17.12.2025

Who will take care of you in old age? the harsh reality.

By Vitia

Thinking about old age is uncomfortable. It confronts us with fragility, loss of control, and a question that many have avoided for decades:
Who will be there when I can no longer fend for myself?

For years, most of them build their lives on a silent certainty: “My children will be there”, “my partner will take care of me”, “my family will not abandon me”. But clinical experience, statistics and everyday reality show that this security is often only a dangerous illusion.

It is not a question of pessimism. It is about lucidity.

The most common mistake: turning love into an expectation

In Latin culture there is a deep-rooted belief:
“I gave everything for my children, so they will take care of me when I am old.”

The problem is not to love or to sacrifice. The problem is to wait for a return.

The relationship between parents and children is not a contract. The children did not sign a future care agreement. When love is transformed into an unspoken emotional debt, resentment appears.

Many older adults do not suffer from a lack of love, but from unfulfilled expectations. And that pain is devastating.

Children are not cruel, life is unpredictable

Most children love their parents. But that doesn’t always translate into actual availability.
Migration, work, couples, economic crises, health problems and personal conflicts change priorities.

The most frequent abandonment is not the explicit one, but the silent one:

  • Increasingly spaced visits
  • Short calls for commitment
  • Promises that never materialize

And in the meantime, the elderly are waiting.

Not because no one wants it, but because he put all his security in a single possibility.

The couple is not an eternal guarantee either

Many build their old age on another illusion: “we will grow old together and take care of each other.”
But reality shows different scenarios:

  • Increasing divorce in adulthood
  • Prolonged widowhood
  • Extreme emotional dependence

When a person builds their entire identity around their partner, any loss leaves a huge void. It is not a lack of love, it is a lack of autonomy.

Mature love is not fusion. It is walking together as two complete people.

The most dangerous abandonment: abandoning oneself

When a person completely delegates his future to others, he gives up his personal power.
That is true abandonment.

The right question is not,
“Who is going to take care of me?”
But:
“How am I going to take care of myself?”

The three pillars of a dignified old age

1. Economic independence

It’s not romantic, but it’s real: money buys options.
Care, medical care, adequate housing, professional support.

It is not a question of being rich, but of being farsighted.

2. Social independence

Seniors with active social networks live better and longer.
Friendships are not improvised at 75, they are cultivated for decades.

And it is key to diversify: friendships of different ages, communities, activities.

3. Emotional independence

Knowing how to be alone without feeling abandoned is a strength.
Those who develop interests, curiosity and purpose are not left waiting for someone to give meaning to their day.

Emotional independence is not isolation, it is balance.

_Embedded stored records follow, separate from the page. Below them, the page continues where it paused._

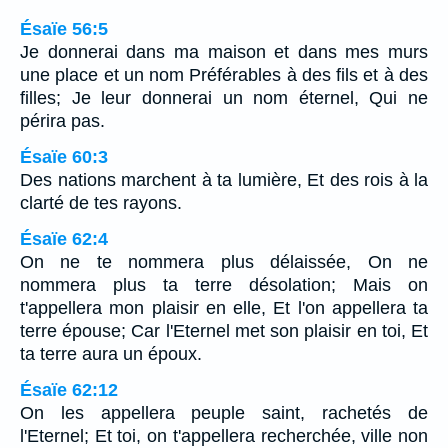
Ésaïe 56:5
Je donnerai dans ma maison et dans mes murs
une place et un nom Préférables à des fils et à des
filles; Je leur donnerai un nom éternel, Qui ne
périra pas.
Ésaïe 60:3
Des nations marchent à ta lumière, Et des rois à la
clarté de tes rayons.
Ésaïe 62:4
On ne te nommera plus délaissée, On ne
nommera plus ta terre désolation; Mais on
t'appellera mon plaisir en elle, Et l'on appellera ta
terre épouse; Car l'Eternel met son plaisir en toi, Et
ta terre aura un époux.
Ésaïe 62:12
On les appellera peuple saint, rachetés de
l'Eternel; Et toi, on t'appellera recherchée, ville non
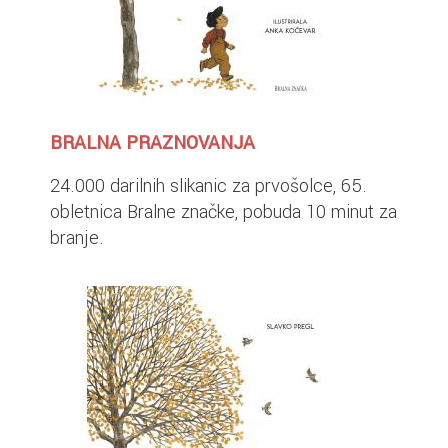
BRALNA PRAZNOVANJA
24.000 darilnih slikanic za prvošolce, 65.
obletnica Bralne značke, pobuda 10 minut za
branje.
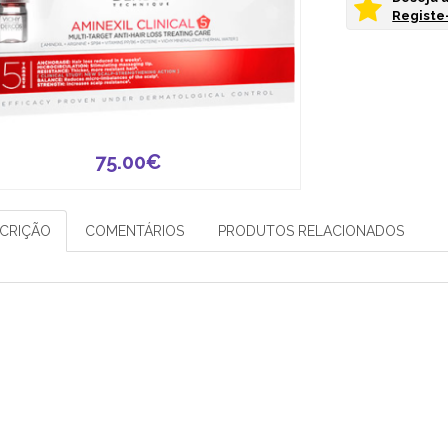
Registe-
75.00€
CRIÇÃO
COMENTÁRIOS
PRODUTOS RELACIONADOS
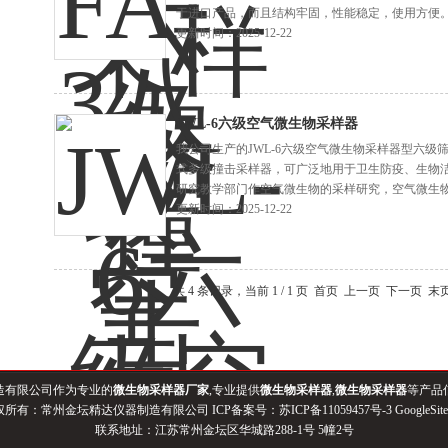
于进口产品，而且结构牢固，性能稳定，使用方便
更新时间：2025-12-22
JWL-6六级空气微生物采样器
我公司生产的JWL-6六级空气微生物采样器型六
式多级撞击采样器，可广泛地用于卫生防疫、生物
研究教学部门作空气微生物的采样研究，空气微生
害及其防治措施提供依据。
更新时间：2025-12-22
共 4 条记录，当前 1 / 1 页 首页 上一页 下一页 
造有限公司作为专业的
微生物采样器厂家
,专业提供
微生物采样器
,
微生物采样器
等产品
权所有：常州金坛精达仪器制造有限公司 ICP备案号：
苏ICP备11059457号-3
GoogleSit
联系地址：江苏常州金坛区华城路288-1号 5幢2号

Healthy relationships instead of hidden expectations

The relationships they sustain in old age are not those based on obligation, but on genuine reciprocity.

Giving without accounting.
Ask for help without guilt.
Have diverse ties.
Invest real time, not just messages.

Relationships, like plants, need constant care.

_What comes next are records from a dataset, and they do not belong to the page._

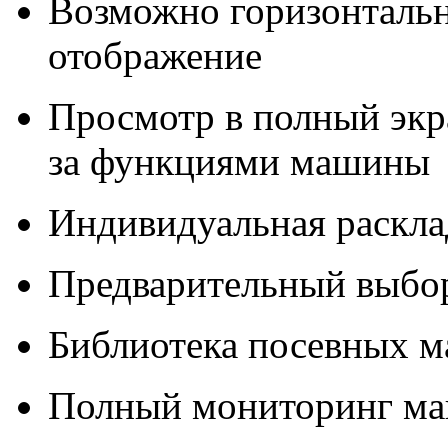
Возможно горизонтальн
отображение
Просмотр в полный экр
за функциями машины
Индивидуальная раскла
Предварительный выбо
Библиотека посевных м
Полный мониторинг м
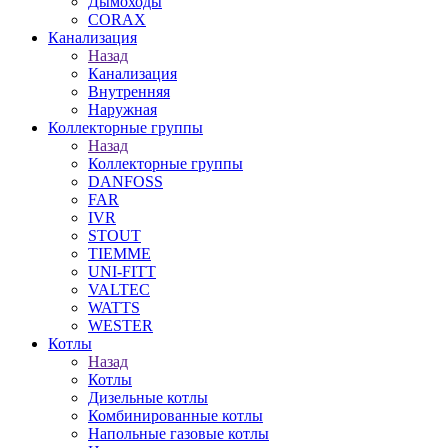
Дымоходы
CORAX
Канализация
Назад
Канализация
Внутренняя
Наружная
Коллекторные группы
Назад
Коллекторные группы
DANFOSS
FAR
IVR
STOUT
TIEMME
UNI-FITT
VALTEC
WATTS
WESTER
Котлы
Назад
Котлы
Дизельные котлы
Комбинированные котлы
Напольные газовые котлы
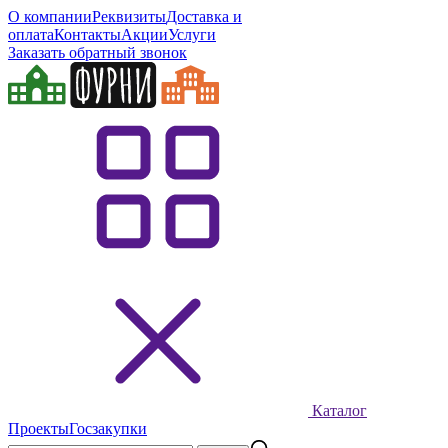
О компании
Реквизиты
Доставка и
оплата
Контакты
Акции
Услуги
Заказать обратный звонок
Каталог
Проекты
Госзакупки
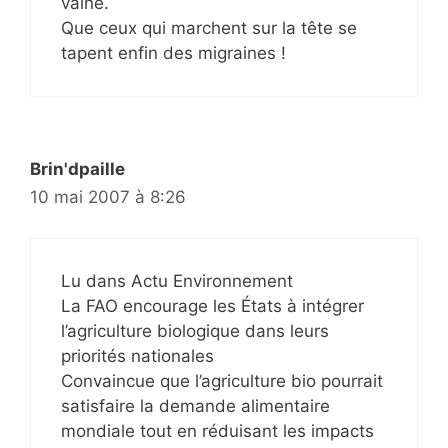
vaine.
Que ceux qui marchent sur la tête se
tapent enfin des migraines !
Brin'dpaille
10 mai 2007 à 8:26
Lu dans Actu Environnement
La FAO encourage les États à intégrer
l’agriculture biologique dans leurs
priorités nationales
Convaincue que l’agriculture bio pourrait
satisfaire la demande alimentaire
mondiale tout en réduisant les impacts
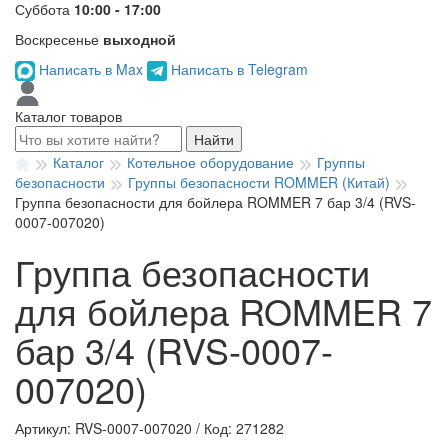
Суббота
10:00 - 17:00
Воскресенье
выходной
Написать в Max
Написать в Telegram
Каталог товаров
Найти
Каталог
Котельное оборудование
Группы
безопасности
Группы безопасности ROMMER (Китай)
Группа безопасности для бойлера ROMMER 7 бар 3/4 (RVS-
0007-007020)
Группа безопасности
для бойлера ROMMER 7
бар 3/4 (RVS-0007-
007020)
Артикул: RVS-0007-007020
/
Код: 271282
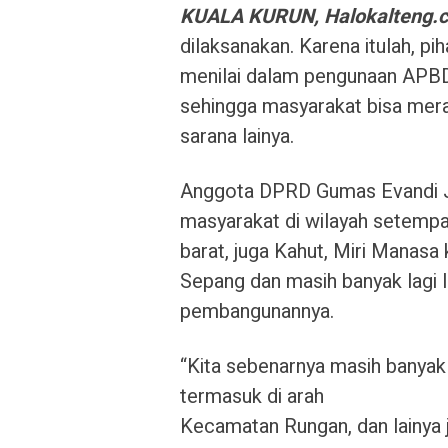
KUALA KURUN, Halokalteng.
dilaksanakan. Karena itulah,
menilai dalam pengunaan APBD
sehingga masyarakat bisa mera
sarana lainya.
Anggota DPRD Gumas Evandi J
masyarakat di wilayah setempa
barat, juga Kahut, Miri Manasa
Sepang dan masih banyak lagi l
pembangunannya.
“Kita sebenarnya masih banyak 
termasuk di arah
Kecamatan Rungan, dan lainya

Planning is not losing hope, it is recovering it

Thinking about old age involves asking yourself uncomfortable questions:

  • Where do I want to live?
  • How much money will I need?
  • Do I have my legal documents in order?
  • Have I spoken honestly with my family?
  • What gives meaning to my days?
  • Am I taking care of my health today?
  • Have I reflected on my own mortality?

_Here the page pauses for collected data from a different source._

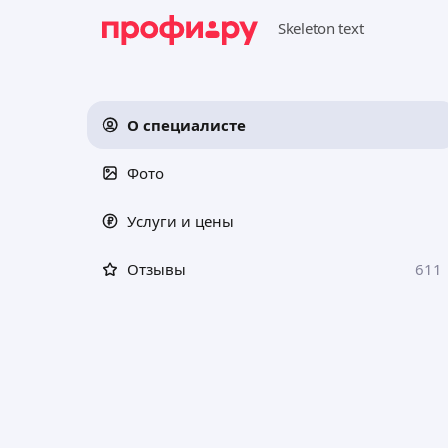
О специалисте
Фото
Услуги и цены
Отзывы
611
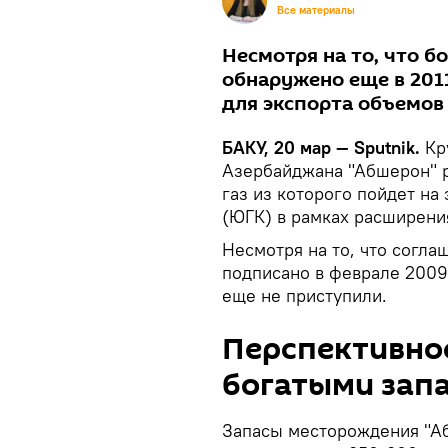
Все материалы
Несмотря на то, что б
обнаружено еще в 201
для экспорта объемов 
БАКУ, 20 мар — Sputnik.
Кр
Азербайджана "Абшерон" р
газ из которого пойдет на
(ЮГК) в рамках расширени
Несмотря на то, что согл
подписано в феврале 2009 
еще не приступили.
Перспективно
богатыми зап
Запасы месторождения "Аб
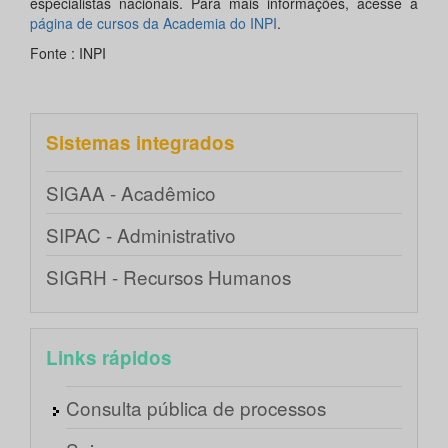
especialistas nacionais. Para mais informações, acesse a
página de cursos da Academia do INPI
.
Fonte : INPI
Sistemas integrados
SIGAA - Acadêmico
SIPAC - Administrativo
SIGRH - Recursos Humanos
Links rápidos
Consulta pública de processos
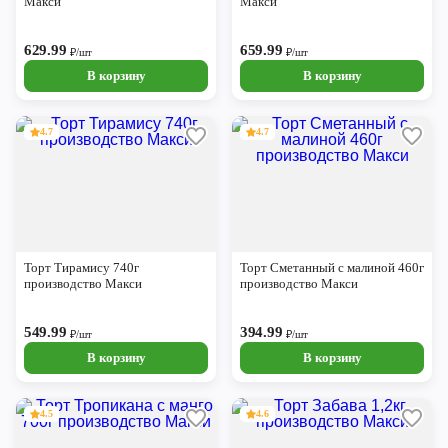
Макси
Макси
629.99
659.99
₽/шт
₽/шт
В корзину
В корзину
4.7
4.7
Торт Тирамису 740г
Торт Сметанный с малиной 460г
производство Макси
производство Макси
549.99
394.99
₽/шт
₽/шт
В корзину
В корзину
4.5
4.6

Answering them today prevents crises tomorrow.

Practical tips and recommendations

  • Start saving, even if it’s just a little, but consistently
  • Build friendships outside the family nucleus
  • Develop hobbies that can stay with you for a lifetime
  • Talk to your family without reproach or hidden expectations
  • Consider professional support without guilt
  • Take care of your body now, not when it’s late
  • Work on your emotional independence with help if needed

Dignified old age is not improvised or delegated.
It is built with responsibility, autonomy and awareness.
Loving without depending, trusting without blindly surrendering, and preparing without fear doesn’t take away your humanity: it gives you back control.
Because true peace of mind doesn’t come from waiting for someone to save you, but from knowing that you did everything you could to take care of yourself.
And if others accompany you on that path, it will be a gift, not a desperate need.